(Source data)
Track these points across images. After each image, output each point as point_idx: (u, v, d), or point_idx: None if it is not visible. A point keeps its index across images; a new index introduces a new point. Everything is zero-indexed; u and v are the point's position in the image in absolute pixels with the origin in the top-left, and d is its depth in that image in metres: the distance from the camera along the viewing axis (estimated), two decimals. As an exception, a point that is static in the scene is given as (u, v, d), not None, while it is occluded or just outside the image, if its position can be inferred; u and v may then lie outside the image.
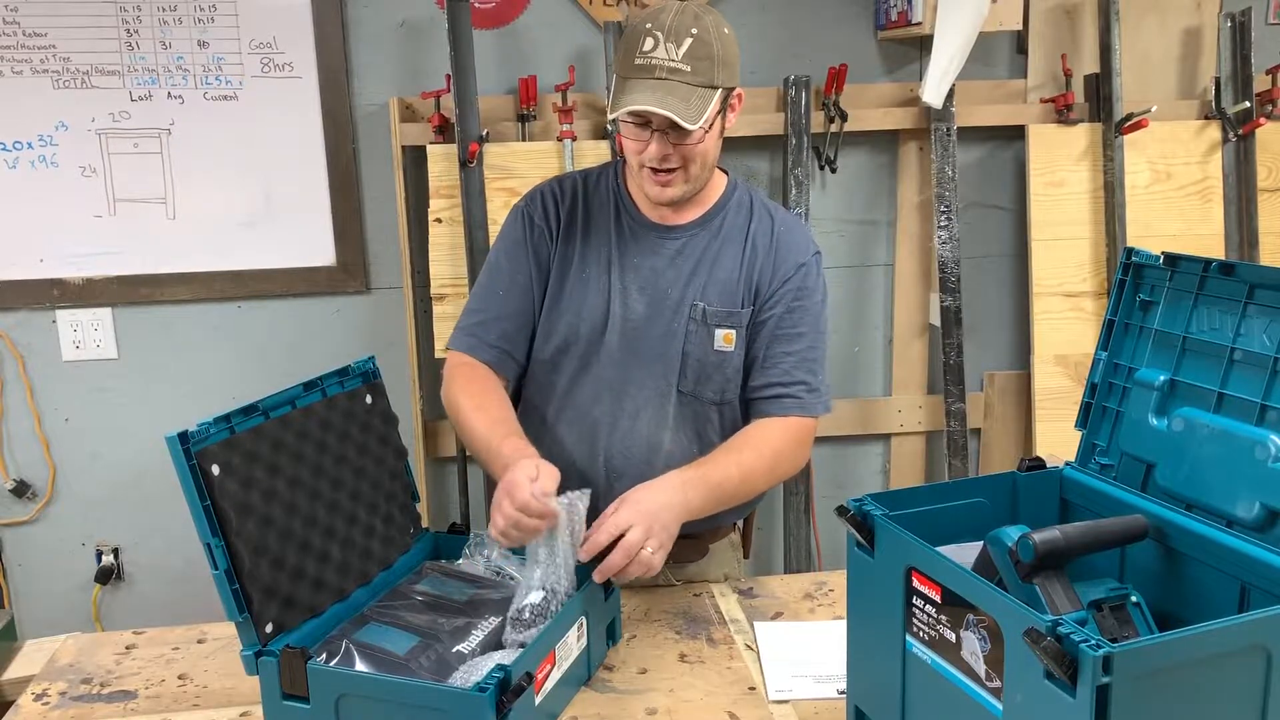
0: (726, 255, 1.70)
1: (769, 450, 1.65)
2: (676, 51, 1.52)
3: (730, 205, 1.73)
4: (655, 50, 1.53)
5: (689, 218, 1.71)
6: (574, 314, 1.70)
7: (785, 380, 1.68)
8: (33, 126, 2.53)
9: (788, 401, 1.68)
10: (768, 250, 1.70)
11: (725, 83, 1.56)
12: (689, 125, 1.51)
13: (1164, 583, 1.22)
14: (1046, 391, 2.79)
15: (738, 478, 1.60)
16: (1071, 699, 0.91)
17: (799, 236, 1.74)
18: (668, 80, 1.52)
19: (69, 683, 1.50)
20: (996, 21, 2.52)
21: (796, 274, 1.69)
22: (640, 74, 1.53)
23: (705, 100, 1.53)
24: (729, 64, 1.57)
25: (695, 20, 1.54)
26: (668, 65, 1.52)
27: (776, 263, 1.69)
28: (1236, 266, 1.19)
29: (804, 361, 1.69)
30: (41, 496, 2.72)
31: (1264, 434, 1.13)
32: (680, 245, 1.70)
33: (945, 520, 1.28)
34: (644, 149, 1.58)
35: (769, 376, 1.69)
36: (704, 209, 1.71)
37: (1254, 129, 2.71)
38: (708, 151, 1.61)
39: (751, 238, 1.70)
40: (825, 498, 2.89)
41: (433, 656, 1.30)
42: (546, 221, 1.73)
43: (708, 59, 1.53)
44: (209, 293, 2.66)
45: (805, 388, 1.68)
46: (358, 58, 2.61)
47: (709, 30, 1.54)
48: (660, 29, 1.53)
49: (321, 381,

[Work to complete]:
Repeat exactly the lines from the one containing "39: (751, 238, 1.70)" to the end of the records.

[Solution to the exercise]:
39: (751, 238, 1.70)
40: (825, 498, 2.89)
41: (433, 656, 1.30)
42: (546, 221, 1.73)
43: (708, 59, 1.53)
44: (209, 293, 2.66)
45: (805, 388, 1.68)
46: (358, 58, 2.61)
47: (709, 30, 1.54)
48: (660, 29, 1.53)
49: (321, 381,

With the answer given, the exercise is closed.